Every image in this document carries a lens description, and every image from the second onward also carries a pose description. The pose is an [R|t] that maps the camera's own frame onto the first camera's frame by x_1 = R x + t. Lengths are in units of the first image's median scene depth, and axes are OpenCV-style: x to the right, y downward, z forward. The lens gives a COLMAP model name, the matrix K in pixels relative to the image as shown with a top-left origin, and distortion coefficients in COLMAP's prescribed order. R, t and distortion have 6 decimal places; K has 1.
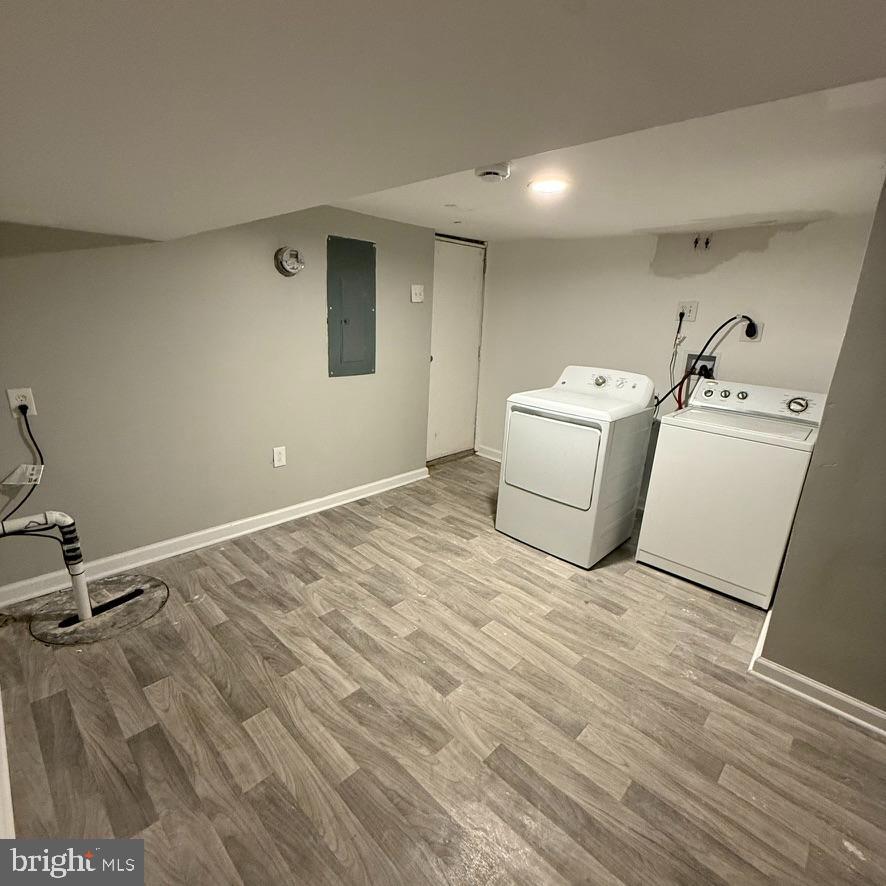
lens RADIAL K [[468.3, 0, 443.1], [0, 468.3, 440.6], [0, 0, 1]] dist [-0.000998, 0.000706]
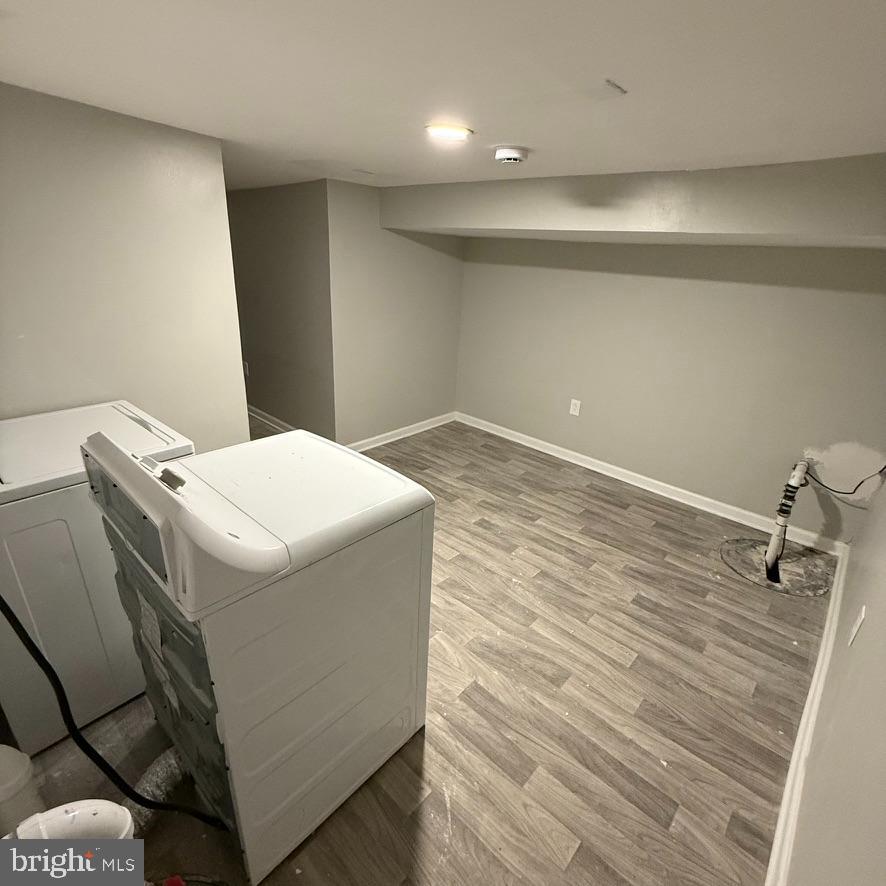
lens RADIAL K [[468.3, 0, 443.1], [0, 468.3, 440.6], [0, 0, 1]] dist [-0.000998, 0.000706]
pose [[-0.995094, -0.080946, -0.056890, 0.211444], [-0.098850, 0.789044, 0.606331, -0.543442], [-0.004191, 0.608980, -0.793174, 1.759949]]
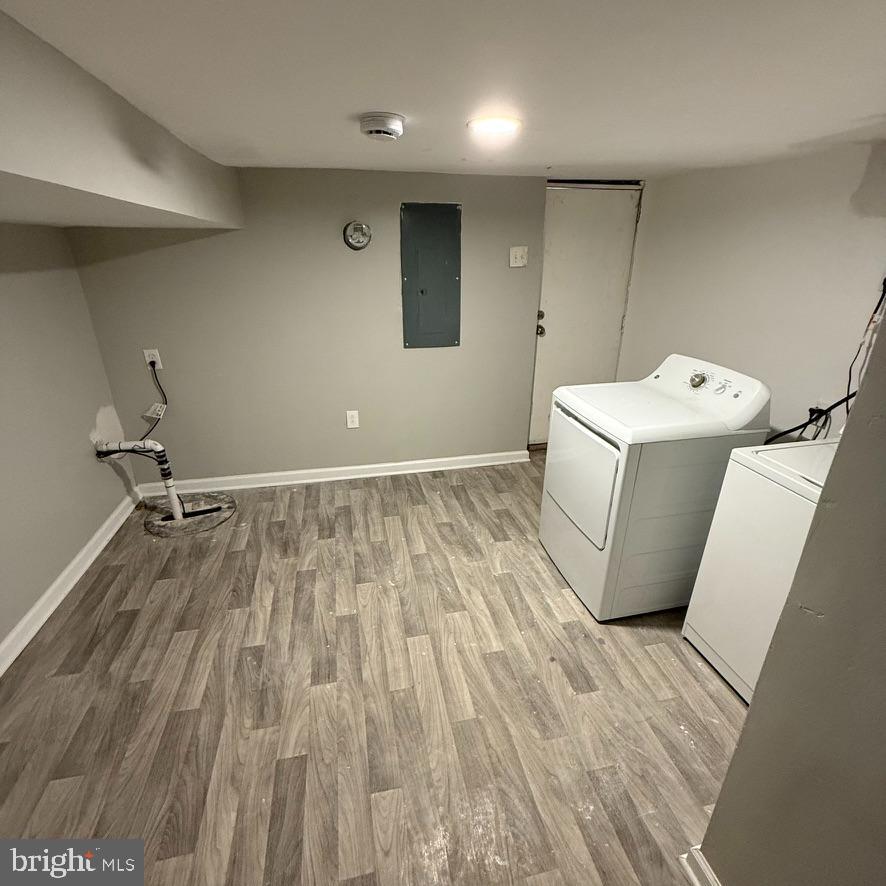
lens RADIAL K [[468.3, 0, 443.1], [0, 468.3, 440.6], [0, 0, 1]] dist [-0.000998, 0.000706]
pose [[0.830650, 0.172390, -0.529435, 0.566621], [-0.115834, 0.983562, 0.138523, -0.127399], [0.544612, -0.053737, 0.836965, 0.268648]]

____________________

• _Task directions_
Write out all the rows above again, renaming "description" to "specification" everywhere it occurs and leaving everything else unchanged. Leave out the pictures.

• _Expected answer_
Every image in this document carries a lens specification, and every image from the second onward also carries a pose specification. The pose is an [R|t] that maps the camera's own frame onto the first camera's frame by x_1 = R x + t. Lengths are in units of the first image's median scene depth, and axes are OpenCV-style: x to the right, y downward, z forward. The lens gives a COLMAP model name, the matrix K in pixels relative to the image as shown with a top-left origin, and distortion coefficients in COLMAP's prescribed order. R, t and distortion have 6 decimal places; K has 1.
lens RADIAL K [[468.3, 0, 443.1], [0, 468.3, 440.6], [0, 0, 1]] dist [-0.000998, 0.000706]
lens RADIAL K [[468.3, 0, 443.1], [0, 468.3, 440.6], [0, 0, 1]] dist [-0.000998, 0.000706]
pose [[-0.995094, -0.080946, -0.056890, 0.211444], [-0.098850, 0.789044, 0.606331, -0.543442], [-0.004191, 0.608980, -0.793174, 1.759949]]
lens RADIAL K [[468.3, 0, 443.1], [0, 468.3, 440.6], [0, 0, 1]] dist [-0.000998, 0.000706]
pose [[0.830650, 0.172390, -0.529435, 0.566621], [-0.115834, 0.983562, 0.138523, -0.127399], [0.544612, -0.053737, 0.836965, 0.268648]]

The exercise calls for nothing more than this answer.